Classifying Singularities

If \(f(z)\) is holomorphic at \(z_0\) and the first $n$-terms of its Taylor series are 0. I.e. \(f(z) = a_n(z-z_0)^n + a_{n+1}(z-z_0)^{n+1}+\cdots = (z-z_0)^n(a_n+a_{n+1}(z-z_0)+\cdots) = (z-z_0)^ng(z)\). Then \(f(z)\) has 0 of order \(n\) at \(z_0\) and \(g(z_0)=a_n\) is non-zero and is holomorphic.

Zeros of holomorphic functions are isolated or the function is constant.

There is an isolated singularity at \(z_0\) if \(f(z)\) is holomorphic in a neighborhood of \(z_0\) but not at \(z_0\).

If Laurent series has 0 principle part, \((b_n=0\forall n)\) but the function is not holomorphic at \(z_0\), then \(z_0\) is called a removable singularity.
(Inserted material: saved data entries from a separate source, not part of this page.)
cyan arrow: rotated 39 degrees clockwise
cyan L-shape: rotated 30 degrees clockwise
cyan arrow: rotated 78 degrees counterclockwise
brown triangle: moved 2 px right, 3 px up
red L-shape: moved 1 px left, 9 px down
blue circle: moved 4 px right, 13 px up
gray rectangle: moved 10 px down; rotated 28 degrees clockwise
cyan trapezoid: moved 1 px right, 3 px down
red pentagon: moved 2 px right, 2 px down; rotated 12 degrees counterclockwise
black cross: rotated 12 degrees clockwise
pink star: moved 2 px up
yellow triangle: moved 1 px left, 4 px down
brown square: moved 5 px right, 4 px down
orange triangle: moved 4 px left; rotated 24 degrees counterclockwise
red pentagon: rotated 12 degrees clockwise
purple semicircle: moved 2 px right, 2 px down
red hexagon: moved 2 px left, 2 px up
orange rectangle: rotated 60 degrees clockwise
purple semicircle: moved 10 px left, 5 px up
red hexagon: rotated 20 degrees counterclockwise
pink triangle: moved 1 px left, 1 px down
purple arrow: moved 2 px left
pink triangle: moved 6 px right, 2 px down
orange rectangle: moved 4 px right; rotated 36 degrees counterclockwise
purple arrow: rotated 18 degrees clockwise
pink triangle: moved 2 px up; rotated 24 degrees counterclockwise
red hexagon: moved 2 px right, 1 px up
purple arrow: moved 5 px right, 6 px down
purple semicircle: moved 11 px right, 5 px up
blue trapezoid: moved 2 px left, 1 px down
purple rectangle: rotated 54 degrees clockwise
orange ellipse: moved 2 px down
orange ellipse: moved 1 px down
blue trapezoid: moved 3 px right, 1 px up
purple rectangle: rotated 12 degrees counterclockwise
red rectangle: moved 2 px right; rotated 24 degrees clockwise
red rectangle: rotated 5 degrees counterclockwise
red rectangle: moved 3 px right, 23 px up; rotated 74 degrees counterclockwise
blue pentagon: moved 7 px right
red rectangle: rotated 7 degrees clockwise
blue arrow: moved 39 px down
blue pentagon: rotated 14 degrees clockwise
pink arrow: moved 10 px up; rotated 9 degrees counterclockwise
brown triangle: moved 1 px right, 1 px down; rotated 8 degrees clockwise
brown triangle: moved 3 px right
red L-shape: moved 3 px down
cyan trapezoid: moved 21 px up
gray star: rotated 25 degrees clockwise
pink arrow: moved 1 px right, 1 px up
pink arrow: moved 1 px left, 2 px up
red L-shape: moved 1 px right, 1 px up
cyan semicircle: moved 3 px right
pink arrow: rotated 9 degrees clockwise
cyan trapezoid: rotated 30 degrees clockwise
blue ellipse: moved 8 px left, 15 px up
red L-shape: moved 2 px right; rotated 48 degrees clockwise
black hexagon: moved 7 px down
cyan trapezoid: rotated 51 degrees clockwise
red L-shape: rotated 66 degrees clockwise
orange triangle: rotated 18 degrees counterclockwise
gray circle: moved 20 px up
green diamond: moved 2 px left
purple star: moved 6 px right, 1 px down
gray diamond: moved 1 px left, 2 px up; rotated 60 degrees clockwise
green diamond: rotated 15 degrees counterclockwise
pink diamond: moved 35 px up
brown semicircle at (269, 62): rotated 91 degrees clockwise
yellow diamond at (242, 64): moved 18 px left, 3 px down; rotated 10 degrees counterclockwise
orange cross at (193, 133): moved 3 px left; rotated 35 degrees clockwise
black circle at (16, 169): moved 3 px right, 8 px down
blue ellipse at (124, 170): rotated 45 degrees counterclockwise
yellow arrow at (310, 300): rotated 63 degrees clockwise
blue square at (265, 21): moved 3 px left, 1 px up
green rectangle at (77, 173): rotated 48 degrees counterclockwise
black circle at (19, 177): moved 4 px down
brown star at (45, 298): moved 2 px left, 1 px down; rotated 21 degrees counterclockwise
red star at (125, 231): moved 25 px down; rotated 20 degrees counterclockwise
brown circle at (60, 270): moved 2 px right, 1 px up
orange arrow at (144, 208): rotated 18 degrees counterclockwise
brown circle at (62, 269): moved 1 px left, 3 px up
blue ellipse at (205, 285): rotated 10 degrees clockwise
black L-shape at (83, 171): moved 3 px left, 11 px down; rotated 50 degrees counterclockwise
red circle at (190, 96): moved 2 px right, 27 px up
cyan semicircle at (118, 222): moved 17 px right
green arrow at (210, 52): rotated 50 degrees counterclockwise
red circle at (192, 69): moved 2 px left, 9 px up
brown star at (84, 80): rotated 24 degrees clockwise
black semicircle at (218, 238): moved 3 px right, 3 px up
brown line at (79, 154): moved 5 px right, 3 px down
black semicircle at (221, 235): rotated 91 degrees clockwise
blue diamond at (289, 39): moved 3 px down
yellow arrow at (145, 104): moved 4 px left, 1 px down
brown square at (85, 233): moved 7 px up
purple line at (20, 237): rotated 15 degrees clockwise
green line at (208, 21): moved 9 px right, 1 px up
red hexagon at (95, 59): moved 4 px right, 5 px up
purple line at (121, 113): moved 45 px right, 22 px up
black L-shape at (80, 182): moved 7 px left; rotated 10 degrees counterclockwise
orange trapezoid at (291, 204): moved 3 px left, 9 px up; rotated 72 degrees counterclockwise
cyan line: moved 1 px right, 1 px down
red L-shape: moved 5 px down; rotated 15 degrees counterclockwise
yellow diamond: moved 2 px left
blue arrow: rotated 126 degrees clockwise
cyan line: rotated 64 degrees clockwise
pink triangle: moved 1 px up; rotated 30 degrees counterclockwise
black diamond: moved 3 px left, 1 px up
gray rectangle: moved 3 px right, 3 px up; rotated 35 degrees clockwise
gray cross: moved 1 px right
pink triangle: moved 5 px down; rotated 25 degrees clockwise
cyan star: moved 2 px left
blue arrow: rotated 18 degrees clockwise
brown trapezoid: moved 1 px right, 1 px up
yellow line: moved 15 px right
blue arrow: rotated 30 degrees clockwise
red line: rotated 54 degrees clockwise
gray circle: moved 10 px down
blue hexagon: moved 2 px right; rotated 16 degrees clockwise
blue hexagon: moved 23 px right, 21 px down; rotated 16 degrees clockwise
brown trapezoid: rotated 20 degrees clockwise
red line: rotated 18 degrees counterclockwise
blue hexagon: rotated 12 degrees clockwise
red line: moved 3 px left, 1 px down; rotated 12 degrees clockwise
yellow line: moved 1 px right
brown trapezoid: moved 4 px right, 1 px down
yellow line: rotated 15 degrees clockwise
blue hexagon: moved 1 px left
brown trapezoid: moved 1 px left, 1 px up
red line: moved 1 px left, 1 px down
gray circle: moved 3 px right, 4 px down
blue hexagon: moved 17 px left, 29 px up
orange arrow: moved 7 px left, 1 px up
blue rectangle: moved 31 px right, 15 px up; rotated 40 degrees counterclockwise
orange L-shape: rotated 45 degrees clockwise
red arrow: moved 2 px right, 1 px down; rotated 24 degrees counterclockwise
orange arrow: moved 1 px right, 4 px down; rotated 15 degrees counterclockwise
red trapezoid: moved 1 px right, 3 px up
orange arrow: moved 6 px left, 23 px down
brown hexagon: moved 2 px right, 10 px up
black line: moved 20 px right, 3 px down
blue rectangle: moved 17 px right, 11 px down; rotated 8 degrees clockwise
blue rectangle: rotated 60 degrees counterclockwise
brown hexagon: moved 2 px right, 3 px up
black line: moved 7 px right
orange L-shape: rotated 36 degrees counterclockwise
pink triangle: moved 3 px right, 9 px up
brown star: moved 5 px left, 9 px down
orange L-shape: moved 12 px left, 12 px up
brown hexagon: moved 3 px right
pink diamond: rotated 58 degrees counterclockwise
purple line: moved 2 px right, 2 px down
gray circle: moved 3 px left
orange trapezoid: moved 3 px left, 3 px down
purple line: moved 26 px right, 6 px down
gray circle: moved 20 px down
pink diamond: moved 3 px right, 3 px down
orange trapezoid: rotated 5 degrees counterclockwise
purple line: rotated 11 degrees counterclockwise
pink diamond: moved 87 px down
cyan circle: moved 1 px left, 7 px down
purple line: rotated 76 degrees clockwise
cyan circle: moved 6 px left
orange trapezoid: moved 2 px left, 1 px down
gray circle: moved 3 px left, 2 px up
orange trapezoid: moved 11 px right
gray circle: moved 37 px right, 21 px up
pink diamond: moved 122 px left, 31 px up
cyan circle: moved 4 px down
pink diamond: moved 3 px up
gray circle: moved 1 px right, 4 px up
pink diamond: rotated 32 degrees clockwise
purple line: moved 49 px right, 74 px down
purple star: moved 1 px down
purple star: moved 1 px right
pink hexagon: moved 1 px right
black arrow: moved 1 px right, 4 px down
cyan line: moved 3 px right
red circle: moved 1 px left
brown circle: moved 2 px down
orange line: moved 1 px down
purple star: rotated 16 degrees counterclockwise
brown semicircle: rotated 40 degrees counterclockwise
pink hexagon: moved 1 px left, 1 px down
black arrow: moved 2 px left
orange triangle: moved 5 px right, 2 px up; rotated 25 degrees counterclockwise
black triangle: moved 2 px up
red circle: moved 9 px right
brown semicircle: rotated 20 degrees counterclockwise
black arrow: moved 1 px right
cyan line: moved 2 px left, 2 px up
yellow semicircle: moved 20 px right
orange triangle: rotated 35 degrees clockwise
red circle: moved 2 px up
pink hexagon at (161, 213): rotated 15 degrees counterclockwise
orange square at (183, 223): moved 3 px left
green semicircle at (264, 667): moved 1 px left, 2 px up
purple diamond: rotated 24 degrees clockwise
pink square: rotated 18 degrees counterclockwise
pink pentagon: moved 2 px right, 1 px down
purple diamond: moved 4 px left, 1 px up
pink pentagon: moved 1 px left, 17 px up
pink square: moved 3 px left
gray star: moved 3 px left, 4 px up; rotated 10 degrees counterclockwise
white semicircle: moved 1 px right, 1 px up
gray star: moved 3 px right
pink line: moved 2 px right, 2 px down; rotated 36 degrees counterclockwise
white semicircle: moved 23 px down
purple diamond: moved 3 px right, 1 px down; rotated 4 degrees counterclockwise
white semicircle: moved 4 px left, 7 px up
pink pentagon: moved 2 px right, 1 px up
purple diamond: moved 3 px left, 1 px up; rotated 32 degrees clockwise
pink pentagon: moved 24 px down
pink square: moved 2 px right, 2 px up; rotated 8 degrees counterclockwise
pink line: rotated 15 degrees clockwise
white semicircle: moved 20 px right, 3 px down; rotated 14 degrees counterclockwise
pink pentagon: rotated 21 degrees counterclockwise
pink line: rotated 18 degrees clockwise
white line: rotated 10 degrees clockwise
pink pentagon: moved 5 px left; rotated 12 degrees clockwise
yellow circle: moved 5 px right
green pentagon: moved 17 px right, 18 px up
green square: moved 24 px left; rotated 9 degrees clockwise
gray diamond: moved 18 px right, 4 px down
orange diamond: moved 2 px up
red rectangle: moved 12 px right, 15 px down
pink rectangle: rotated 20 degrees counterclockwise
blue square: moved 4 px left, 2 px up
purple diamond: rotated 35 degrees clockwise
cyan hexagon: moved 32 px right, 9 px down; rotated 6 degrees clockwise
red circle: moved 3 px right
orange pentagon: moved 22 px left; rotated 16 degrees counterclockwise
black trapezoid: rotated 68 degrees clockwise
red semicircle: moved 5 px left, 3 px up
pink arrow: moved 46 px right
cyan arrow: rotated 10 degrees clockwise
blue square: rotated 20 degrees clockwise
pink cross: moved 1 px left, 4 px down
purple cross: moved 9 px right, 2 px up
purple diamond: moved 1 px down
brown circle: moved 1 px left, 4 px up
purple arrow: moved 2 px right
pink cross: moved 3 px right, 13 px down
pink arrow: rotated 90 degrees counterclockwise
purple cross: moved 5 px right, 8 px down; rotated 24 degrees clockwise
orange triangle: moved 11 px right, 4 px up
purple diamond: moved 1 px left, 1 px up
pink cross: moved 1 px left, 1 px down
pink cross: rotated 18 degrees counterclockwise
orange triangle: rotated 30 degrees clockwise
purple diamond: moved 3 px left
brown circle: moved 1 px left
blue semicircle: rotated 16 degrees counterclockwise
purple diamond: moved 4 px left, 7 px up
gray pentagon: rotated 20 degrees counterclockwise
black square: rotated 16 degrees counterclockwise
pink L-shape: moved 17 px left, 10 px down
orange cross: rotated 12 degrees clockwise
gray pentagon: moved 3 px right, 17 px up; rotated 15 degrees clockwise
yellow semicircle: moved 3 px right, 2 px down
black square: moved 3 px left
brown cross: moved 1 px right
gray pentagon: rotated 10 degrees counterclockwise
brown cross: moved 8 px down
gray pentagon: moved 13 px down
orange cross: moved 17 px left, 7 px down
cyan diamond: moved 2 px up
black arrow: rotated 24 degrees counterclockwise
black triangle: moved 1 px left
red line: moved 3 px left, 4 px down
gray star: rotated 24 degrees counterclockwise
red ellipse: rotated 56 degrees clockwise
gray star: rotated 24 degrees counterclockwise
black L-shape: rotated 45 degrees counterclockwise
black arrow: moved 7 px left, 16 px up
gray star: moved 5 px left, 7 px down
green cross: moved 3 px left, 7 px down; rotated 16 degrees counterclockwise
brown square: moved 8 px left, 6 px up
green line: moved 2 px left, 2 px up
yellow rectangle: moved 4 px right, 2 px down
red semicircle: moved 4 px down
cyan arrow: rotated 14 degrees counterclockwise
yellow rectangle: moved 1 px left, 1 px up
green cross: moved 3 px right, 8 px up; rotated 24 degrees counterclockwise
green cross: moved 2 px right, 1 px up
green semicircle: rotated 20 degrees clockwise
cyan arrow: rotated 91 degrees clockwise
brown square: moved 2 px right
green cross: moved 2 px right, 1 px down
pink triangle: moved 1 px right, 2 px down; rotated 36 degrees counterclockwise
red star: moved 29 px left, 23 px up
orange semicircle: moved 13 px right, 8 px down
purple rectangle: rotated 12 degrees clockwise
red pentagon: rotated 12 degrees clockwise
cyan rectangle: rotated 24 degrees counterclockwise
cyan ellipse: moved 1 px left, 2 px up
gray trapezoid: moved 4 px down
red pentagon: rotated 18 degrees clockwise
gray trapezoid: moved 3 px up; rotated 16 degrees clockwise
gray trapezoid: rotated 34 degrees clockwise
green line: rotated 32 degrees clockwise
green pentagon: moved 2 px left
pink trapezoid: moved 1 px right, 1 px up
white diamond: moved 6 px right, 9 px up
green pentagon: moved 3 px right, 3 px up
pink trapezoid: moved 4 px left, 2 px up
Example: Rational function, piecewise function defined with discontinuity at \(z_0\), \(g(z)=\frac{\exp(z)-1}{z}\) (we can patch this by defining a new function with \(g(0)=1\)).

If the highest power of \(\frac{1}{z-z_0}\) with \(b_n\neq 0\) is \(n\), we say \(f(z) = \sum_m a_m(z-z_0)^m + \sum_{m=1}^n \frac{b_m}{(z-z_0)^m}\) has a pole of order \(n\) at \(z_0\). If \(n=1\) we call this a simple pole.

If the principal part of the Laurent expansion goes to \(\infty\), then the singularity at \(z_0\) is called an essential singularity (E.g. Picard’s theorem).